SOURCE DOCUMENT –
=-=-=

How to Save Nearly Dead Tomato Plants @DwellSmart @TerraCycle
NOTE: Disclaimers are at the bottom.
If you’ve read any of my earlier posts you know I am a Bucket Gardener. No, that does not mean I grow buckets. It means I grow plants in buckets. Grammar Nazi’s go else where please.
The only place in our yard that receives enough sunlight to grow anything is the driveway that runs along the side of my house and since my husband has informed me that it is not aesthetically pleasing to move the driveway to the front of the house, I had to adapt.
This year I got a late start on my bucket garden which meant I got the leftovers at Lowes. Once I ran out of buckets I did picked up one good tomato plant at Broadway Gardens in South Portland – next year I’ll start there. The plants actually cost less at Broadway Gardens and they were much better quality. (I assumed the plants would cost more – wrong!)
So I ended up with 5 somewhat healthy looking tomato plants from Lowes, along with a pumpkin plant and a cucumber plant.
My second mistake – I used far to much old soil in each bucket. Last year I filled half of each bucket with 50% old soil and 50% new soil and the other half with cow poop. This year …. I had so much old soil … so I did a 75/25 old/new split – bad idea. Even though I filled half of each bucket with cow poop, it didn’t help.

=-=-=

WORK INSTRUCTIONS –
Set down the part of the tomato post that begins at the words "How to Save" and stops after "more – wrong!)", copying it character for character.

DATA BLOCK –
=-=-=

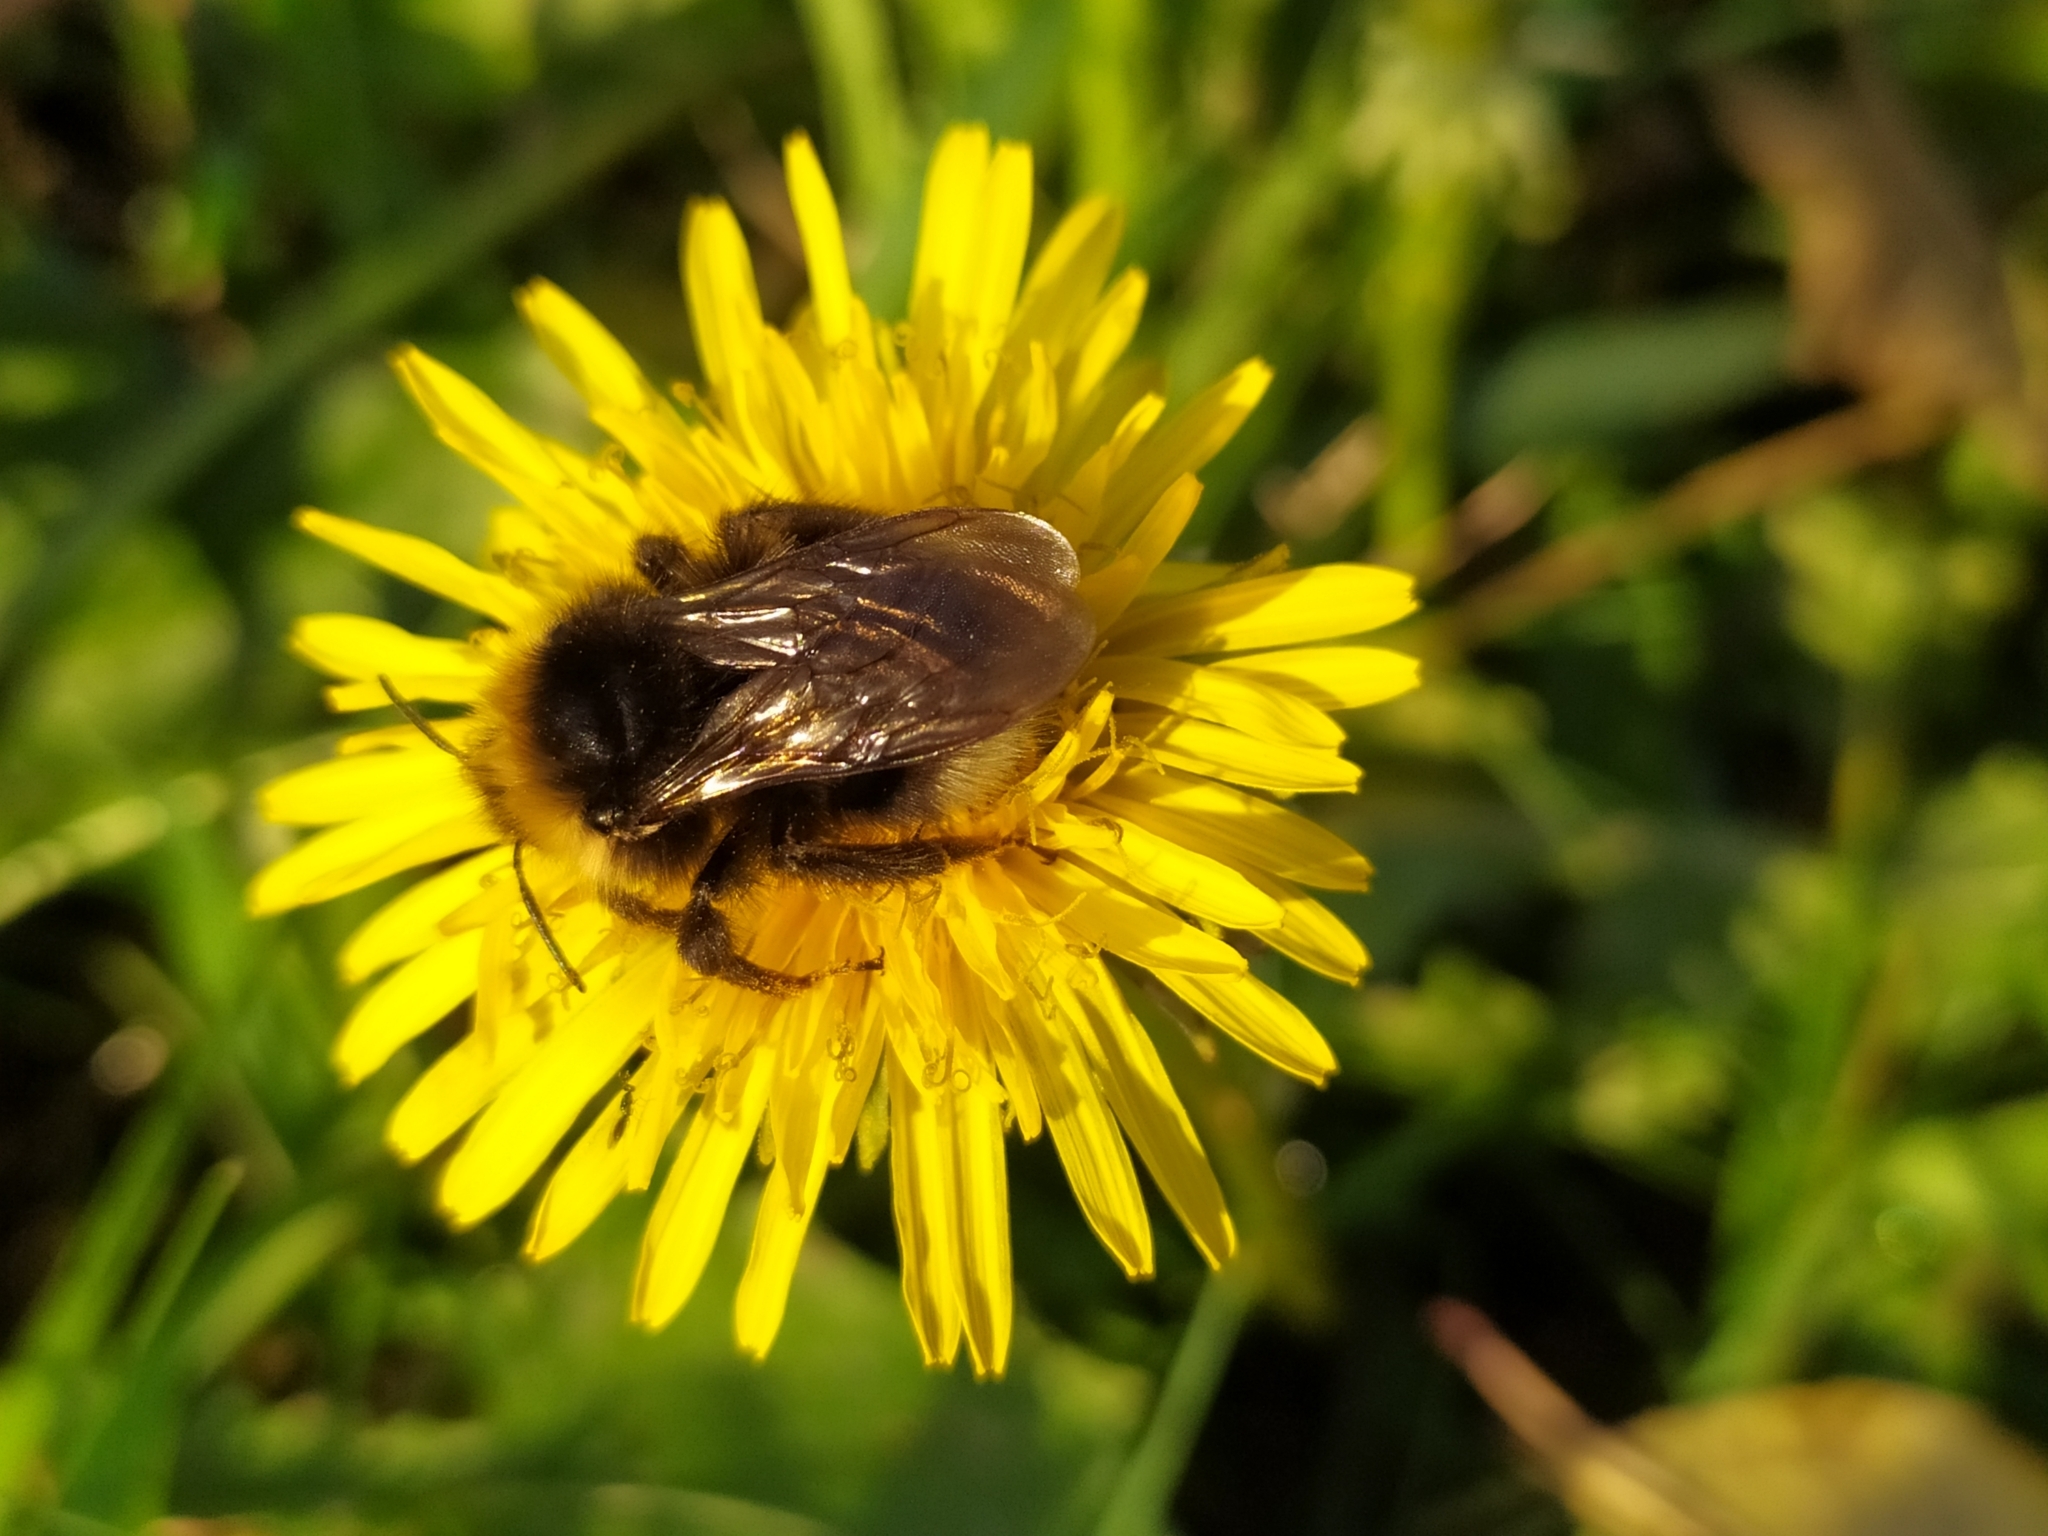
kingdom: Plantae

=-=-=

RESPONSE –
How to Save Nearly Dead Tomato Plants @DwellSmart @TerraCycle
NOTE: Disclaimers are at the bottom.
If you’ve read any of my earlier posts you know I am a Bucket Gardener. No, that does not mean I grow buckets. It means I grow plants in buckets. Grammar Nazi’s go else where please.
The only place in our yard that receives enough sunlight to grow anything is the driveway that runs along the side of my house and since my husband has informed me that it is not aesthetically pleasing to move the driveway to the front of the house, I had to adapt.
This year I got a late start on my bucket garden which meant I got the leftovers at Lowes. Once I ran out of buckets I did picked up one good tomato plant at Broadway Gardens in South Portland – next year I’ll start there. The plants actually cost less at Broadway Gardens and they were much better quality. (I assumed the plants would cost more – wrong!)